Finalmente, na quinta-feira entrou na luta política o bispo de Aveiro, António Marcelino, num editorial do Correio do Vouga. Com as boas maneiras e o rigor histórico que lhe advêm da sua formação católica, este bispo não hesita mesmo em lançar atoardas ordinárias sobre a «família laica (…) gente de que ninguém conhece nem pai nem mãe», atreve-se a ironizar com um «regime pidesco» que a ICAR historicamente apoiou e ameaça com uma «guerra religiosa».
Resumindo: estalou o verniz aos senhores bispos, por o Ministério de uma República que eles reconhecem ser laica ter decidido retirar os crucifixos de uma casa que não é deles. Mas já que de boas maneiras e rigor histórico estamos conversados, vamos lá a recapitular o que diz a lei…
  1. «O ensino público não será confessional» (artigo 43º da Constituição da República de que eu e os senhores bispos somos cidadãos);
  2. «Ninguém pode ser perguntado por qualquer autoridade acerca das suas convicções ou prática religiosa» (artigo 41º da mesma CRP);
  3. «Ninguém pode (…) ser obrigado a professar uma crença religiosa, a praticar ou a assistir a actos de culto, a receber assistência religiosa ou propaganda em matéria religiosa (…)» (artigo 9º da Lei da Liberdade Religiosa).

Chega, senhores bispos? Se não chega, podemos discutir a questão no plano dos princípios. Eu estou pronto a defender o direito de qualquer católico a que não lhe seja imposto o crescente islâmico, durante a escolaridade que é obrigatória e paga por todos. Do mesmo modo, defendo que o muçulmano não deve ser obrigado a conviver com símbolos de outra religião nesse mesmo espaço.
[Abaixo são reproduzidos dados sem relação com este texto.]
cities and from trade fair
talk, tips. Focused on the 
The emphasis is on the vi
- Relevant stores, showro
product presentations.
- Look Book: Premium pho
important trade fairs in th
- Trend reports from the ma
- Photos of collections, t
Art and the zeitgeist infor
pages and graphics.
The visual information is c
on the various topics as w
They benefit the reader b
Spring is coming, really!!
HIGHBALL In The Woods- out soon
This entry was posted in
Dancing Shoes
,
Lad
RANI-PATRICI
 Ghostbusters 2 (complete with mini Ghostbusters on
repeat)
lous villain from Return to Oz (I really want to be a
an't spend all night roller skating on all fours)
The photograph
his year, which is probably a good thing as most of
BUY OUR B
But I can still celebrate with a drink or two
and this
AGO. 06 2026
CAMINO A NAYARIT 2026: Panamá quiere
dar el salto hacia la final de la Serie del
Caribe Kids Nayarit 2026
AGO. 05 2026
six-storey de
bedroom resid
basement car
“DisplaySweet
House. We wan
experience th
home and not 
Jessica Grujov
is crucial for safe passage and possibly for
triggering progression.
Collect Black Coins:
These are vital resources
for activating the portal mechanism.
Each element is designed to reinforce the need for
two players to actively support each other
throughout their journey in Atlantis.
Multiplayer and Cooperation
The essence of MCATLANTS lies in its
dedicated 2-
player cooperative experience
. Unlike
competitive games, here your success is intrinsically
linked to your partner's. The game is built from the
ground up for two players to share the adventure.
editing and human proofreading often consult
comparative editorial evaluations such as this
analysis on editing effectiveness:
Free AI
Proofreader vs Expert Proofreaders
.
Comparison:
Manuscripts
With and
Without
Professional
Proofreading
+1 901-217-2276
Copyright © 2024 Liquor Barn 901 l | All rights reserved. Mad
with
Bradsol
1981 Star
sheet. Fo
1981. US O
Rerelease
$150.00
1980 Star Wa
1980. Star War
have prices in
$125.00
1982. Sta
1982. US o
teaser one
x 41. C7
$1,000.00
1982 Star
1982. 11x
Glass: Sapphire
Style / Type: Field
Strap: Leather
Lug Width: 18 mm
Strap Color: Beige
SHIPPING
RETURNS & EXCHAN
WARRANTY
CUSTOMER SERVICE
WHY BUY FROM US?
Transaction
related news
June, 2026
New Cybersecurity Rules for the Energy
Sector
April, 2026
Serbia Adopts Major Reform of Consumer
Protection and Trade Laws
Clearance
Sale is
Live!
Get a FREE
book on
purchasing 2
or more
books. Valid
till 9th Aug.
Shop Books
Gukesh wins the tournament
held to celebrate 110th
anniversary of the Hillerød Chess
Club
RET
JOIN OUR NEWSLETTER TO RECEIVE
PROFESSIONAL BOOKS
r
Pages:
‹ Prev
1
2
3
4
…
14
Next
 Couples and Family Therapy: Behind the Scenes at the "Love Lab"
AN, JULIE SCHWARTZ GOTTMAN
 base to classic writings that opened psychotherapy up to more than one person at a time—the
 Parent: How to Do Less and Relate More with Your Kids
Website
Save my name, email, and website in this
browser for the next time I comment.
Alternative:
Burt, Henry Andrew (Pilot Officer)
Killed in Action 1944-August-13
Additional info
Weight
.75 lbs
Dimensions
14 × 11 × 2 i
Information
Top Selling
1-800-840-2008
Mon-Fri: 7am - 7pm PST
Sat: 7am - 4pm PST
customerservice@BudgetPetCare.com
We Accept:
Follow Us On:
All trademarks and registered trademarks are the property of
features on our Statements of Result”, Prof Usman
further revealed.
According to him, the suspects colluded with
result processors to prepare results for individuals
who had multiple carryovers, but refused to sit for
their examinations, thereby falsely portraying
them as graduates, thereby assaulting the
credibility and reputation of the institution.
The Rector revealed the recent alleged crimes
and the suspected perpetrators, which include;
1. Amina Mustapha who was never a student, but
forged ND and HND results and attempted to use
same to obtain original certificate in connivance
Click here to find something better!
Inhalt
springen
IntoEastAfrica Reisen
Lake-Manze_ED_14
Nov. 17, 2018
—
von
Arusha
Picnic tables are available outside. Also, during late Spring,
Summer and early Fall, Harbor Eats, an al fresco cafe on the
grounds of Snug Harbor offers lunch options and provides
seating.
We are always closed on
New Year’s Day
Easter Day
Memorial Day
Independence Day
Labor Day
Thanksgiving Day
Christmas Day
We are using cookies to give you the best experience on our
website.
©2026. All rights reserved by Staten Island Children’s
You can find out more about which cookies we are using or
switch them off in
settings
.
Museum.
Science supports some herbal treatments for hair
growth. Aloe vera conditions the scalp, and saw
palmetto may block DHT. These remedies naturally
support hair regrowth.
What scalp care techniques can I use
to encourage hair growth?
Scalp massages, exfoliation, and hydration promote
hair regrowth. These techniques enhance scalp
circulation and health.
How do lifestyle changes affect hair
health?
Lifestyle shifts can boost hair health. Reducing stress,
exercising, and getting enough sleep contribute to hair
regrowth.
As escolas não são igrejas, nem são propriedade da ICAR. As escolas são para aprender, não são para rezar. Rezem nas vossas igrejas, dêem a catequese a quem o desejar, tenham crucifixos nas igrejas ou nas vossas casas. Os senhores bispos pretendem que a adesão à vossa religião seja livre, ou que resulte da imposição sistemática de símbolos e rituais? Se querem a segunda resposta, a «guerra», caros senhores, não é apenas com os laicistas, é com o regime democrático. Meditai nisso. Portugal não é Timor. E finalmente, se quereis ser referências éticas, deveis abster-vos de palavras belicosas e de mau gosto…

13 de Maio, 2005 Ricardo Alves

Debate amanhã, em Évora

Em representação da Associação República e Laicidade, estarei presente amanhã, às 17h30m, num debate, em Évora, sobre o Tratado constitucional da União Europeia. O debate está integrado no Fórum Social Português e intitula-se «Pela Constituição europeia, pelo sim, pelo não».